*Saved data entries:*
· · ·
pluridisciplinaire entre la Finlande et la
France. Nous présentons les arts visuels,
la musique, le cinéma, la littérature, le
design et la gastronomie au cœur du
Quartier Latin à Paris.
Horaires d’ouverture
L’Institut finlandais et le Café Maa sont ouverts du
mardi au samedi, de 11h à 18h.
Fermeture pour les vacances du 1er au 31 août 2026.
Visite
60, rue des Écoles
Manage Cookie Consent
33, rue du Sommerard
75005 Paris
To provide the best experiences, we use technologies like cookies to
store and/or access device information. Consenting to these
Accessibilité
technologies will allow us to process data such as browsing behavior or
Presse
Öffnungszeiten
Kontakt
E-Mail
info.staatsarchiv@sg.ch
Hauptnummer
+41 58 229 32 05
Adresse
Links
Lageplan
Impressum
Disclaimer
· · ·
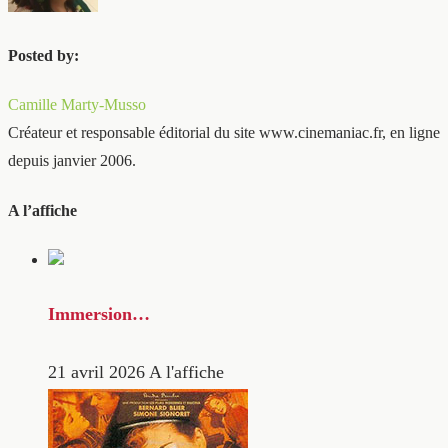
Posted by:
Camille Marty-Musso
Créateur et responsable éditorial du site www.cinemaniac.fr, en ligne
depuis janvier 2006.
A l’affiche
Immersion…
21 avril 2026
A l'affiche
· · ·
*Task to carry out:*
For this exercise, repeat exactly the lines of the data above from the one with "design et la gastronomie au cœur du" down to the one with "To provide the", both end lines included.

*Task solution:*
design et la gastronomie au cœur du
Quartier Latin à Paris.
Horaires d’ouverture
L’Institut finlandais et le Café Maa sont ouverts du
mardi au samedi, de 11h à 18h.
Fermeture pour les vacances du 1er au 31 août 2026.
Visite
60, rue des Écoles
Manage Cookie Consent
33, rue du Sommerard
75005 Paris
To provide the best experiences, we use technologies like cookies to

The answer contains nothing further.